CLEVELAND — A Cleveland woman is lucky to be alive today, although her luck came in the form of a state highway patrolman that just happened to be driving by at the right time.
"Yesterday’s drive home started just like any other," says Sgt. Ray Santiago of the Ohio State Highway Patrol.
Santiago was just finishing up his shift and on his way home when he saw a car on the side of the road with its hazards on. It’s not an uncommon sight, but one that state highway patrolmen, off duty or on, are trained to stop for.
"We stop out with those vehicles," Santiago told 3News. "We understand that we’re never truly off-duty and that’s a primary function of what we do. No matter what time of the day it is, going home or at the beginning of the shift, there’s an obligation to the safety of everyone using our roadways."

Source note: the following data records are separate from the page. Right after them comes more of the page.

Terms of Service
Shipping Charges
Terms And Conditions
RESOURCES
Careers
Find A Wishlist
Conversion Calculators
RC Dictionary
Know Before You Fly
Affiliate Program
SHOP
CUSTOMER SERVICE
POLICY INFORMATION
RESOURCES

It’s a good thing that Santiago stopped. Upon approaching the vehicle, he found a 36-year-old Cleveland woman in the middle of an overdose and without assistance. There’s no telling what may have happened.
"When she came to, she actually said that she was going through some family issues and she had lost a relative due to an overdose and she was coping with that," Santiago recalled. "Now, that family doesn’t have to go through another loss due to that. It’s incidents like this where you do feel better about what you do because I don’t know what the negative outcome would have been, and we’re blessed because of that."
Santiago says he was just at the right place at the right time, but every other patrolman would have done the same thing. No matter if you’re having car trouble or something more serious, they’re trained to serve.
"We’re never off duty because that is the mission and the goal that we swore to," Santiago said. "Every traffic stop and interaction is an opportunity to impact someone’s life."